TARAKAN – Sebaran kamera pengawas (CCTV) milik Pemerintah Kota Tarakan dinilai masih jauh dari kebutuhan. Dari luas wilayah dan banyaknya titik rawan yang harus dipantau, saat ini Pemkot Tarakan baru memiliki 29 titik CCTV yang tersebar di sejumlah lokasi.
Kepala Dinas Komunikasi, Informatika, Statistik dan Persandian (DKISP) Kota Tarakan, Endah Sarastiningsih, mengakui jumlah tersebut masih sangat minim, sehingga belum mampu menjangkau seluruh kawasan strategis maupun titik rawan di Kota Tarakan.
“Masih kurang, sangat. Karena 29 titik itu lebih banyak berada di jalur dari Bandara menuju Kantor Wali Kota,” ujarnya kepada wartawan, Rabu (8/7/2026).

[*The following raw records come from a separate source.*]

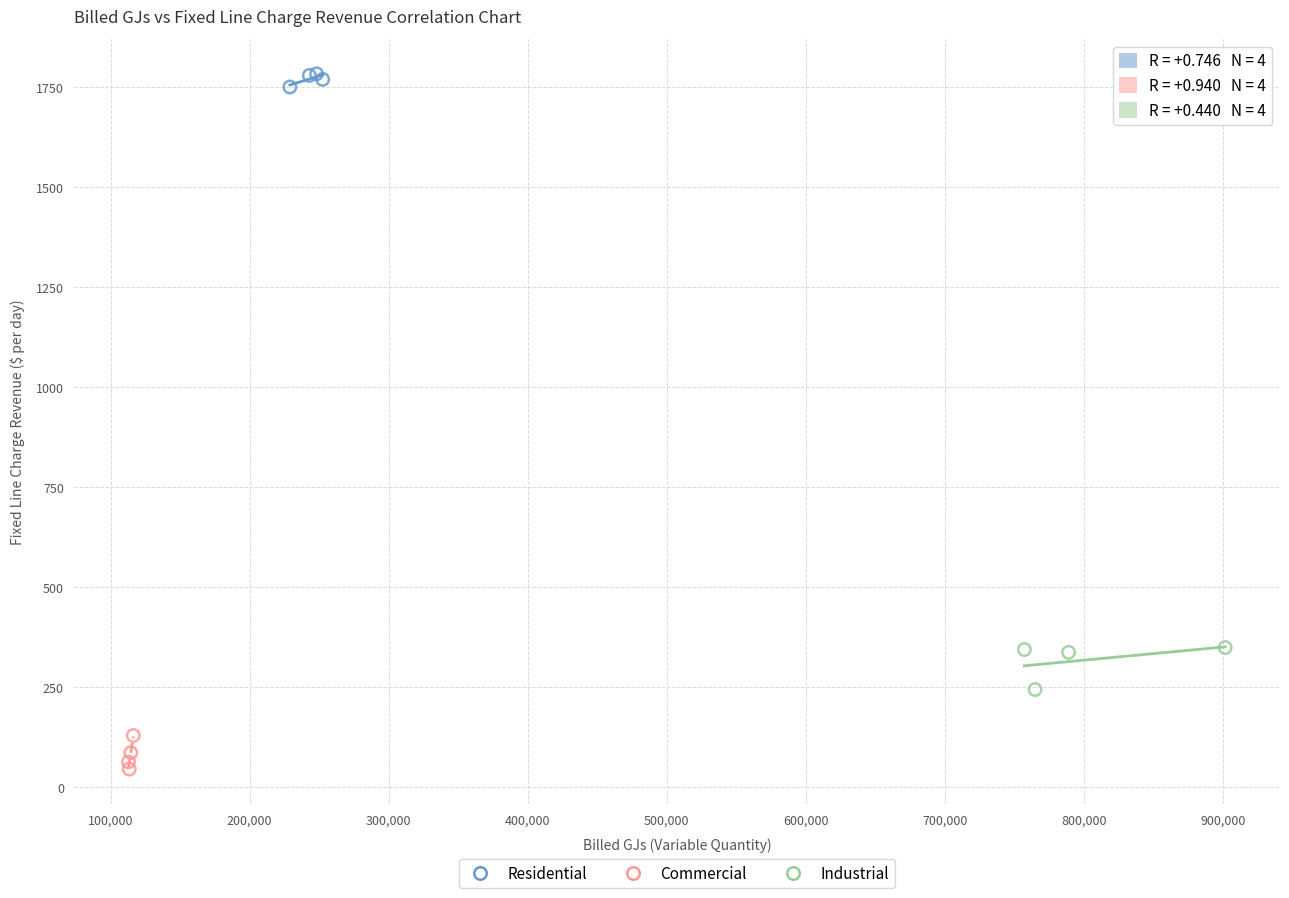

Which series contains the lowest Y value?

Commercial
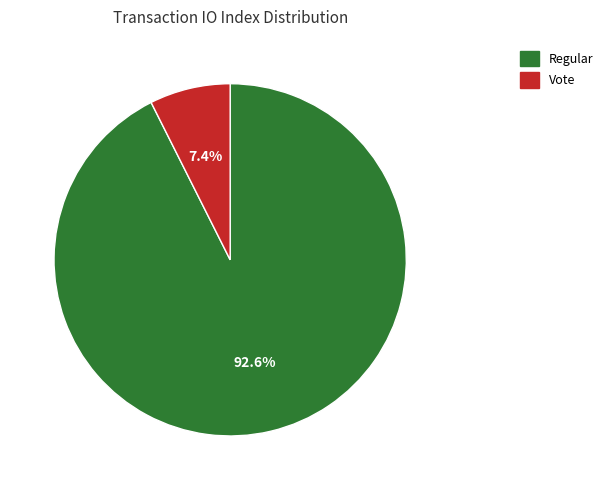

The Vote slice represents 1% of the pie. True or false?

False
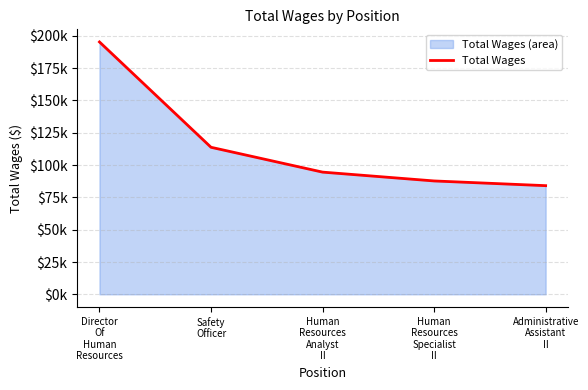

What is the minimum value shown in the chart?

84080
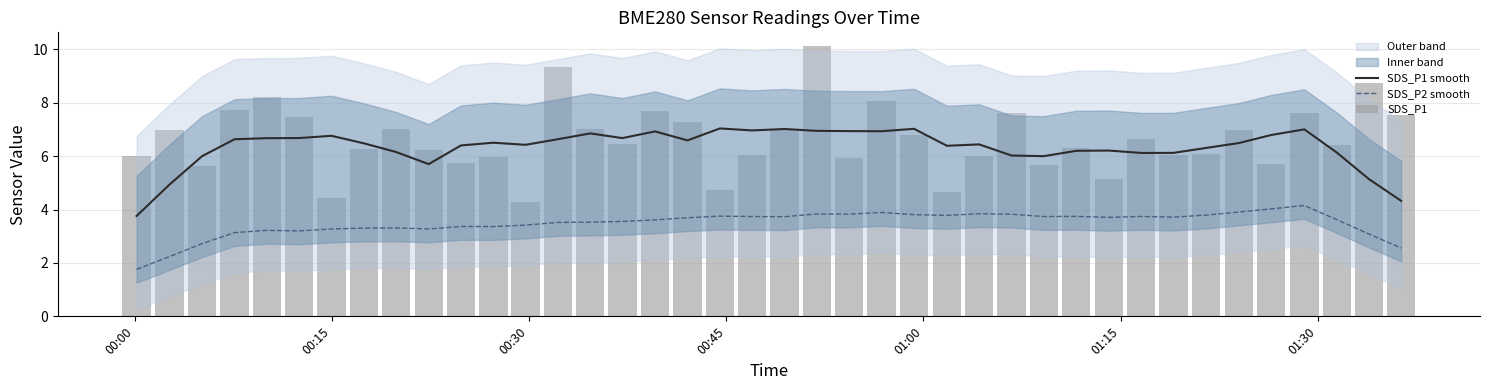

What is the average value of the SDS_P1 series?

6.6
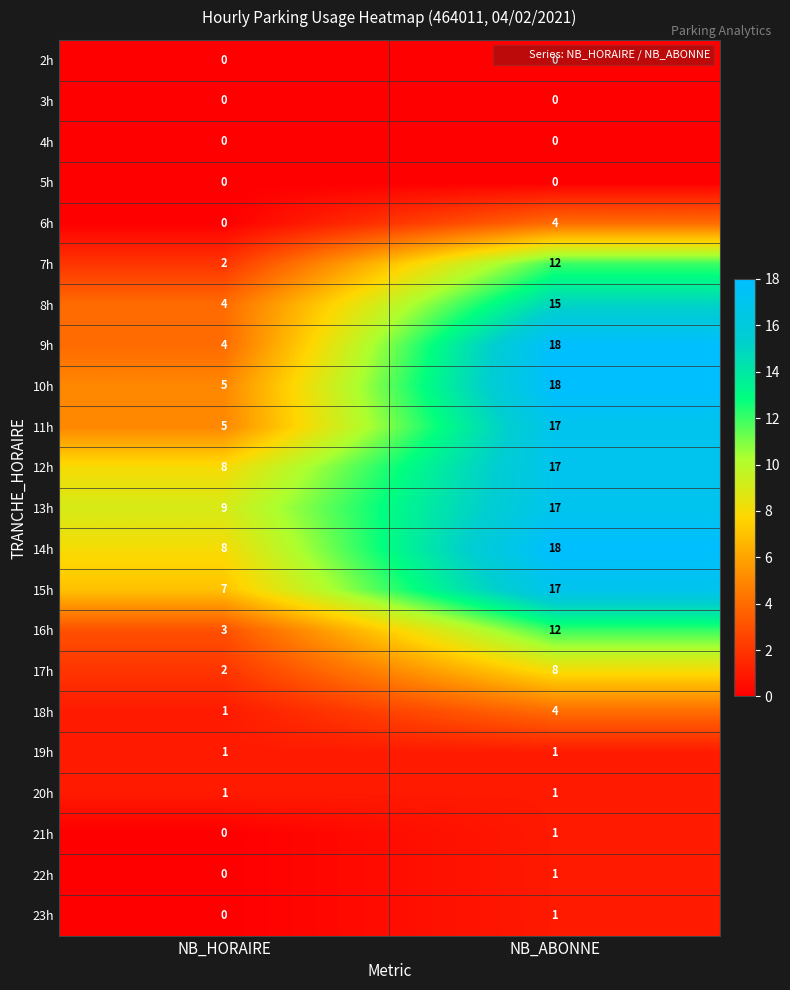

What is the total value across all series at NB_HORAIRE?

60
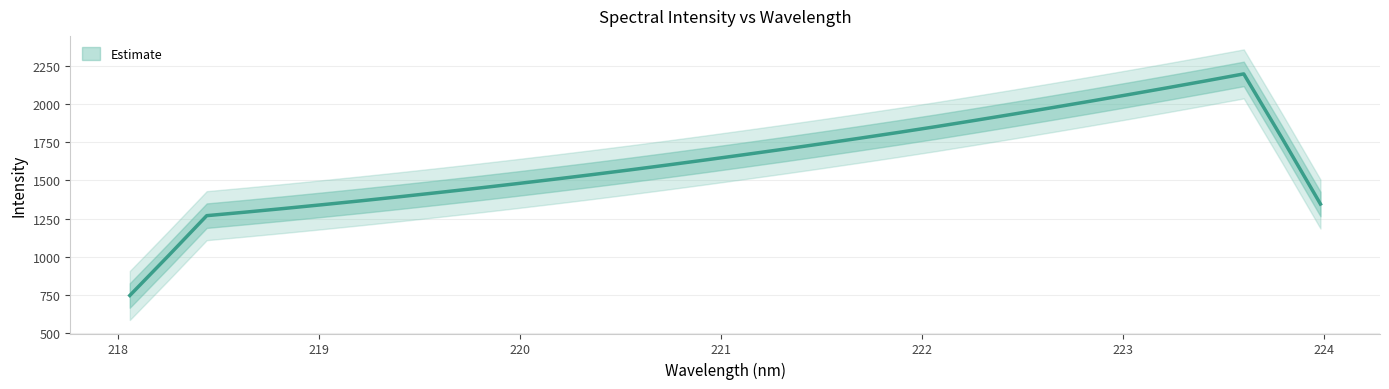

Which category has the lowest value across all series?

218.0596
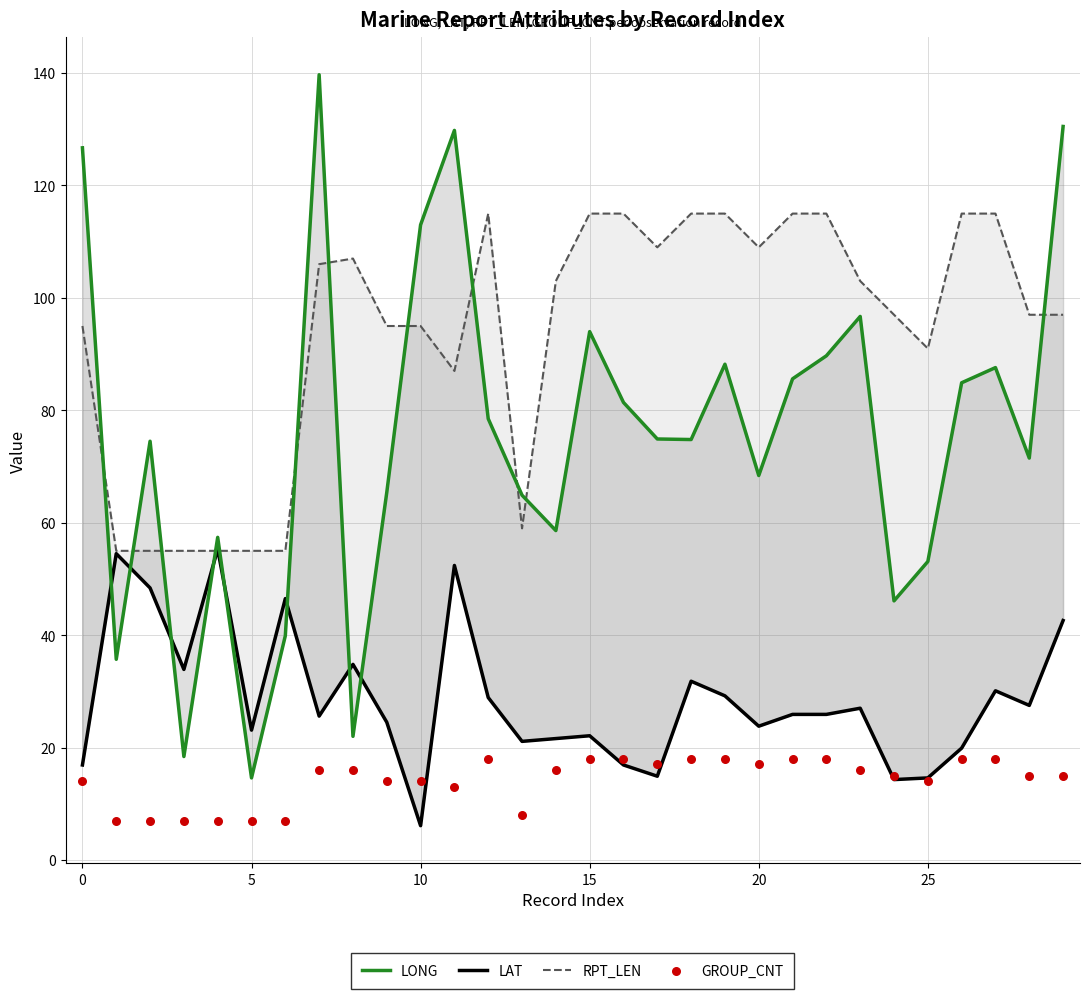

Which series has the largest total across all categories?

RPT_LEN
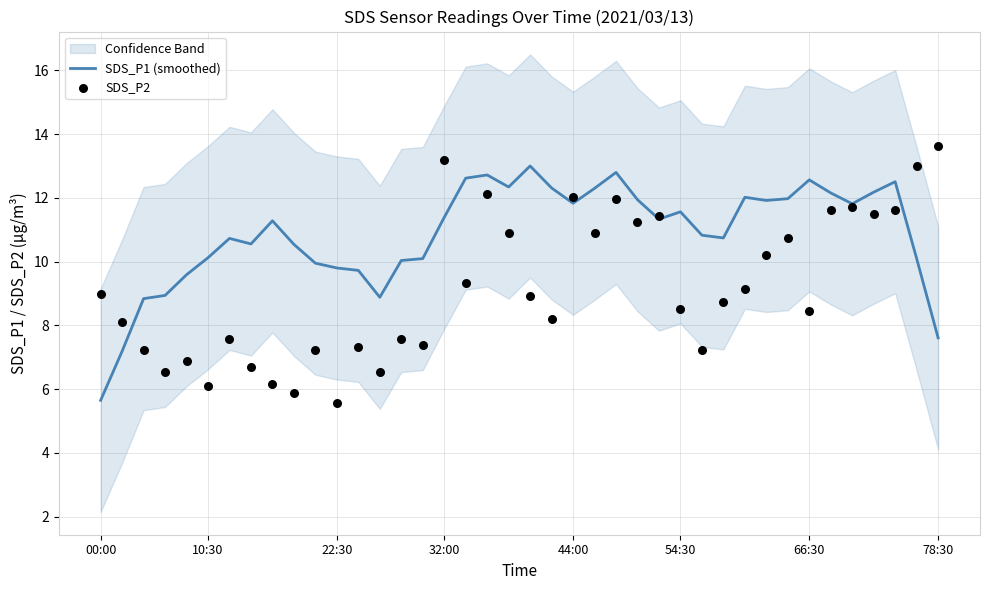

At how many categories does at least one series exceed 10?

31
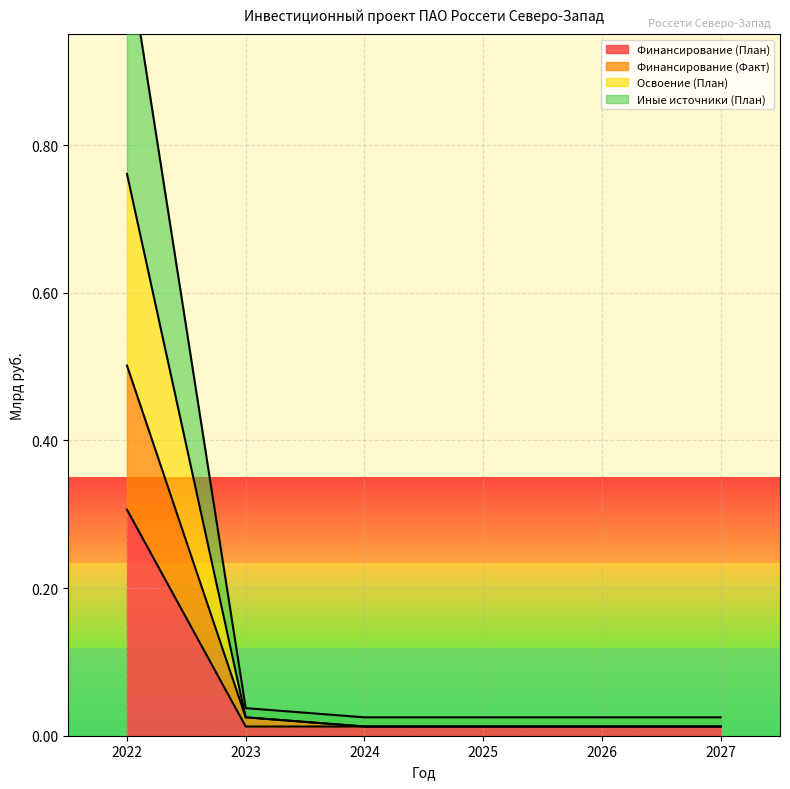

What is the total value across all series at 2023?

0.1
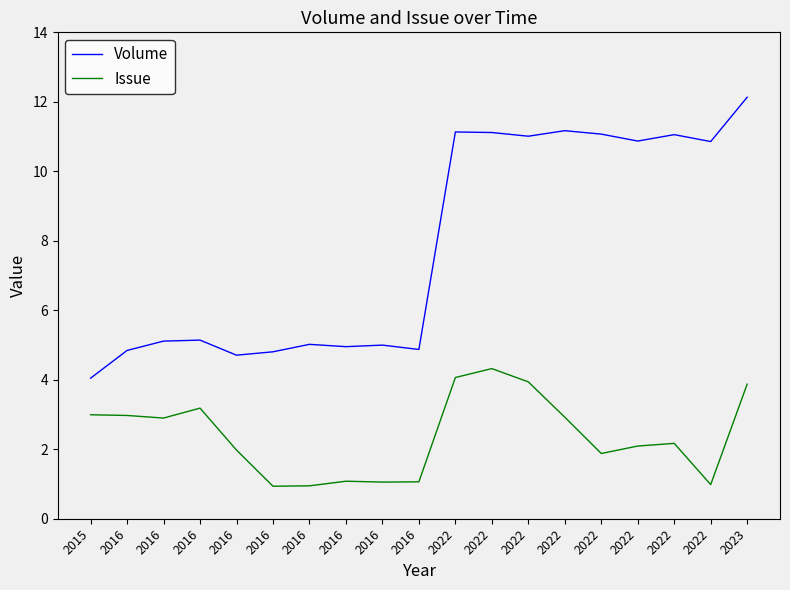

Which has a higher value, 2022 or 2022?

2022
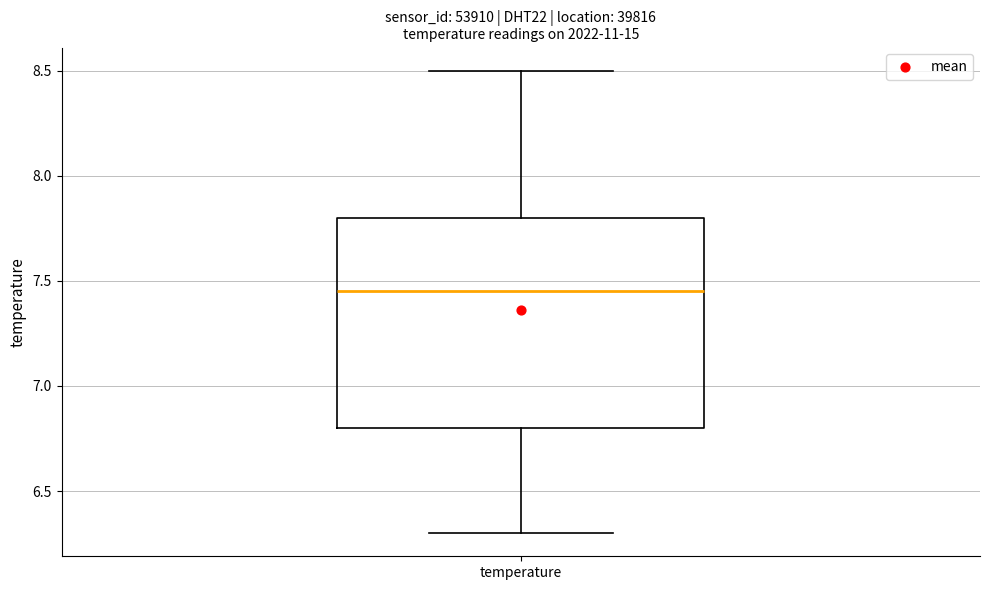

Transcribe this box plot: give where the median line is, the range the box spans, and where the two whiskers end, as read against the y-axis. The values are not printed on the chart, so give them approximately, as read against the axis.

median 7.45, box 6.80 to 7.80, whiskers 6.30 to 8.50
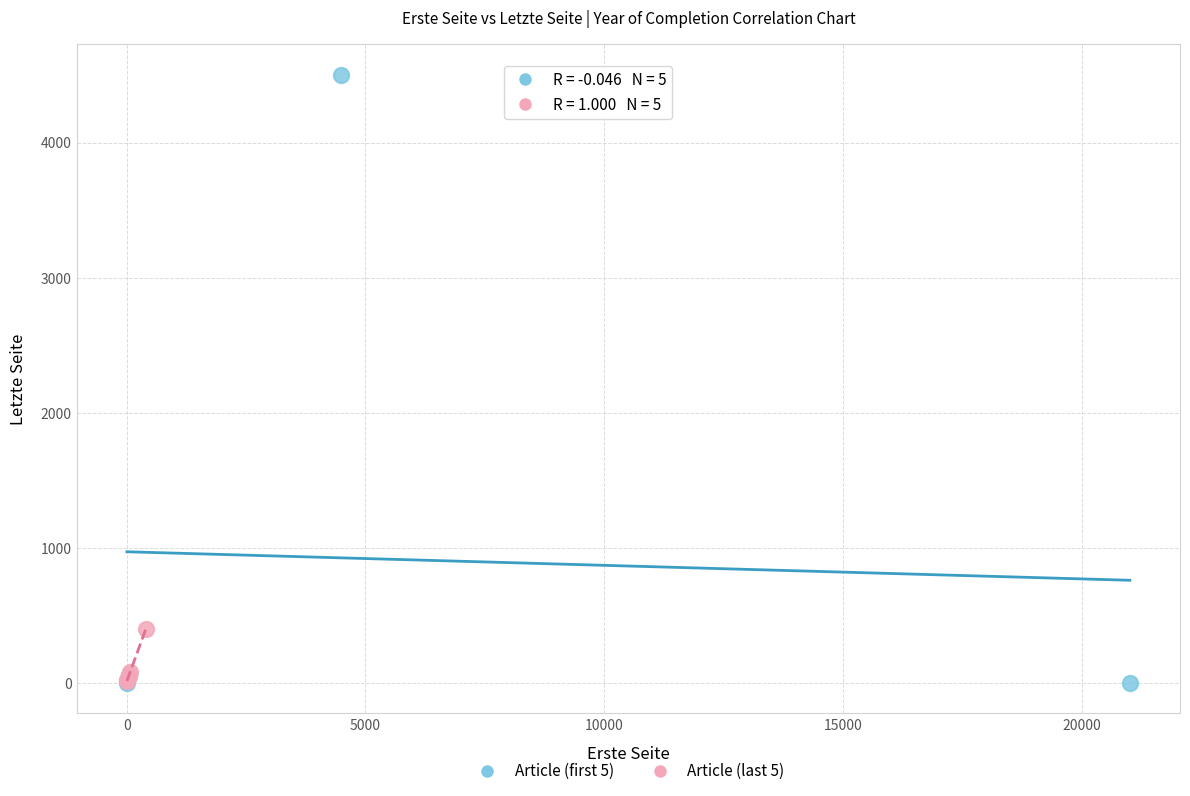

Which series has the largest Y range (max minus min)?

Article (first 5)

Menurut Endah, sejumlah wilayah masih belum terjangkau pemantauan CCTV. Di kawasan pesisir Juata misalnya, baru terdapat satu titik CCTV. Begitu pula di kawasan Jembatan Bongkok yang menjadi akses transportasi laut, hingga kini juga baru memiliki satu kamera pengawas.
Padahal, permintaan pemasangan CCTV dari masyarakat terus berdatangan, terutama di lokasi yang dinilai rawan kriminalitas, bencana, maupun kemacetan lalu lintas.
Meski demikian, DKISP belum bisa serta merta memenuhi seluruh permintaan tersebut. Sebab, setiap lokasi pemasangan harus didukung jaringan listrik, internet, serta titik pemasangan yang memadai.
“Kalau tiga unsur itu belum ada, tentu kita belum bisa memasang CCTV di lokasi tersebut,” jelasnya.
Selain keterbatasan infrastruktur, Pemkot Tarakan juga belum memiliki master plan tata kelola CCTV. Akibatnya, penambahan kamera pengawas selama ini lebih banyak mengakomodasi usulan masyarakat dibanding berdasarkan peta kebutuhan yang terukur.
Untuk mengatasi persoalan tersebut, DKISP menargetkan penyusunan master plan selesai tahun ini. Dokumen itu nantinya akan menjadi acuan penentuan lokasi pemasangan, pengelolaan, hingga pengembangan jaringan CCTV di seluruh wilayah Kota Tarakan.
Di sisi lain, keterbatasan anggaran juga menjadi tantangan. Endah menyebut harga CCTV bergantung pada spesifikasinya. Untuk kamera jenis pan-tilt-zoom (PTZ) yang dapat berputar dan melakukan pembesaran gambar, harganya mencapai sekitar Rp90 juta per unit, belum termasuk biaya pemasangan, jaringan internet, listrik, serta perawatan.
DKISP juga membuka peluang kerja sama dengan pihak swasta agar kamera milik perusahaan yang mengarah ke fasilitas umum dapat dimanfaatkan bersama guna memperluas cakupan pemantauan tanpa seluruhnya bergantung pada pengadaan pemerintah.